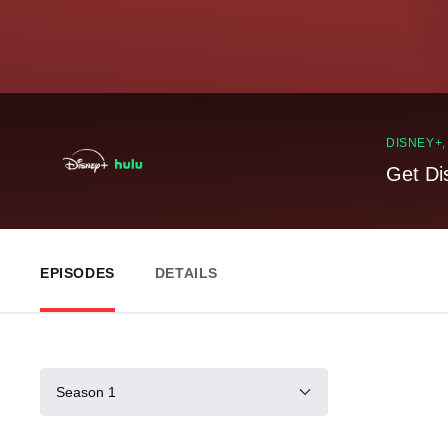
DISNEY+
Get Di
EPISODES
DETAILS
Season 1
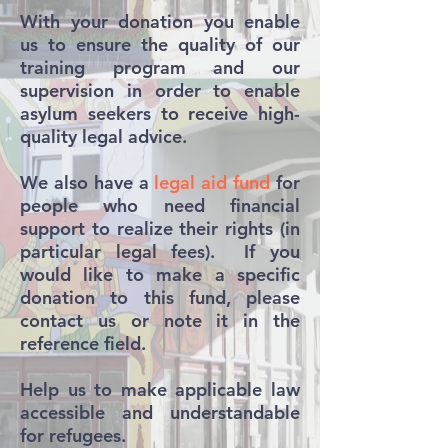
With your donation you enable
us to ensure the quality of our
training program and our
supervision in order to enable
asylum seekers to receive high-
quality legal advice.
We also have a
legal aid fund
for
people who need financial
support to realize their rights (in
particular legal fees). If you
would like to make a specific
donation to this fund, please
contact us or note it in the
reference field.
Help us to make applicable law
accessible and understandable
for refugees.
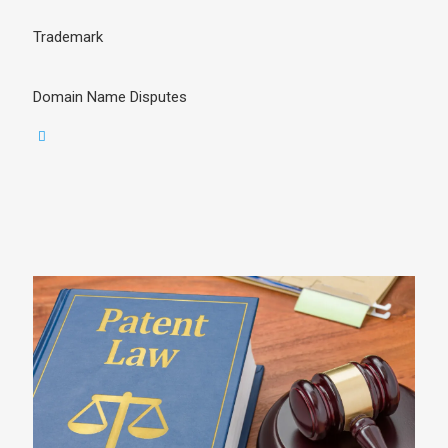
Trademark
Domain Name Disputes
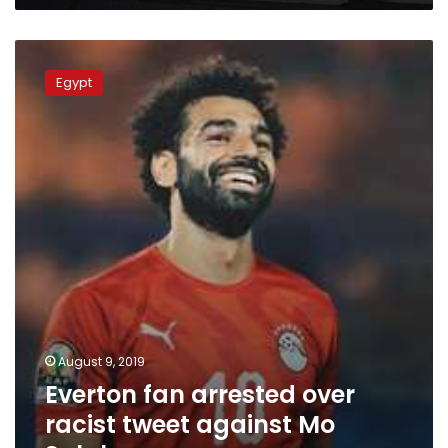
Everton
fan
Egypt
arrested
over
racist
tweet
against
Mo
Salah
August 9, 2019
Everton fan arrested over
racist tweet against Mo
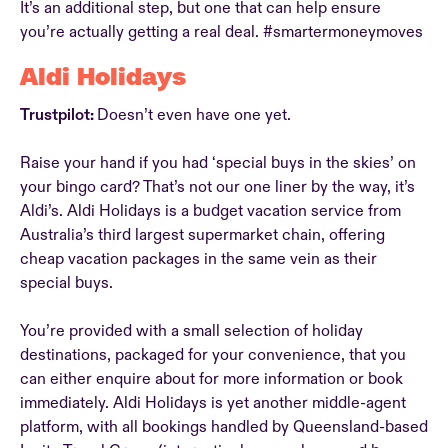
It’s an additional step, but one that can help ensure
you’re actually getting a real deal. #smartermoneymoves
Aldi Holidays
Trustpilot:
Doesn’t even have one yet.
Raise your hand if you had ‘special buys in the skies’ on
your bingo card? That’s not our one liner by the way, it’s
Aldi’s. Aldi Holidays is a budget vacation service from
Australia’s third largest supermarket chain, offering
cheap vacation packages in the same vein as their
special buys.
You’re provided with a small selection of holiday
destinations, packaged for your convenience, that you
can either enquire about for more information or book
immediately. Aldi Holidays is yet another middle-agent
platform, with all bookings handled by Queensland-based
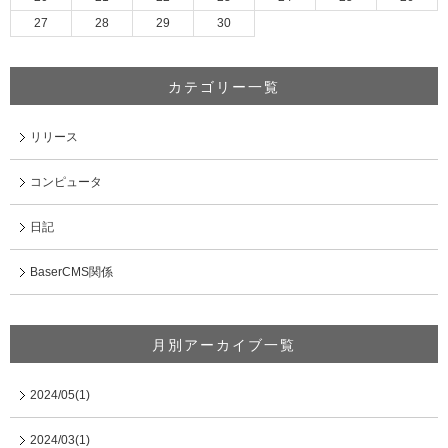
27
28
29
30
カテゴリー一覧
リリース
コンピュータ
日記
BaserCMS関係
月別アーカイブ一覧
2024/05(1)
2024/03(1)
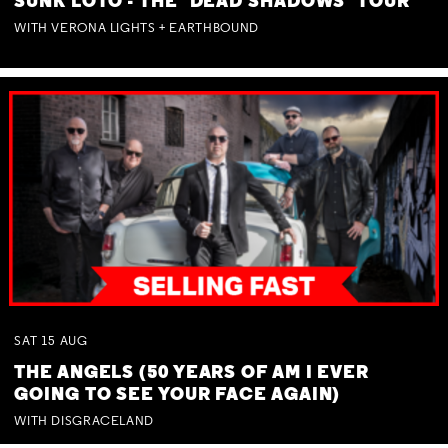
SUNK LOTO - THE 'DEAD SHADOWS' TOUR
WITH VERONA LIGHTS + EARTHBOUND
SAT
15
AUG
THE ANGELS (50 YEARS OF AM I EVER
GOING TO SEE YOUR FACE AGAIN)
WITH DISGRACELAND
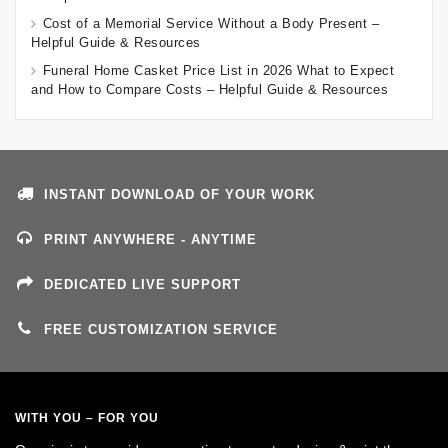
Cost of a Memorial Service Without a Body Present –
Helpful Guide & Resources
Funeral Home Casket Price List in 2026 What to Expect
and How to Compare Costs – Helpful Guide & Resources
INSTANT DOWNLOAD OF YOUR WORK
PRINT ANYWHERE - ANYTIME
DEDICATED LIVE SUPPORT
FREE CUSTOMIZATION SERVICE
WITH YOU – FOR YOU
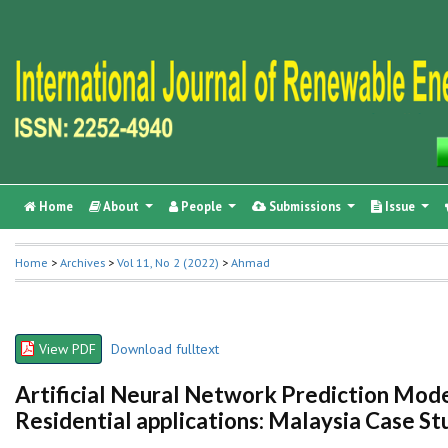
Home
About
People
Submissions
Issue
Home
>
Archives
>
Vol 11, No 2 (2022)
>
Ahmad
View PDF
Download fulltext
Artificial Neural Network Prediction Mode
Residential applications: Malaysia Case St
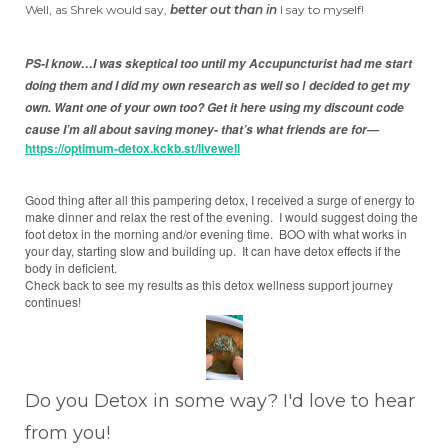
Well, as Shrek would say,
better out than in
I say to myself!
PS-I know…I was skeptical too until my Accupuncturist had me start
doing them and I did my own research as well so
decided to get my
I
own.
Want one of your own too? Get it here using my discount code
cause I’m all about saving money- that’s what friends are for—
https://optimum-detox.kckb.st/livewell
Good thing after all this pampering detox, I received a surge of energy to
make dinner and relax the rest of the evening. I would suggest doing the
foot detox in the morning and/or evening time. BOO with what works in
your day, starting slow and building up. It can have detox effects if the
body in deficient.
Check back to see my results as this detox wellness support journey
continues!
Do you Detox in some way? I'd love to hear
from you!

━━━━━━━━━━━━━━━━

DIRECTIONS FOR THIS TASK
Everything from the first line of the entries above through the line with "support to realize their rights (in" should be duplicated exactly, except the pictures.

RESPONSE TO THIS TASK
DISNEY+
Get Di
EPISODES
DETAILS
Season 1
With your donation you enable
us to ensure the quality of our
training program and our
supervision in order to enable
asylum seekers to receive high-
quality legal advice.
We also have a
legal aid fund
for
people who need financial
support to realize their rights (in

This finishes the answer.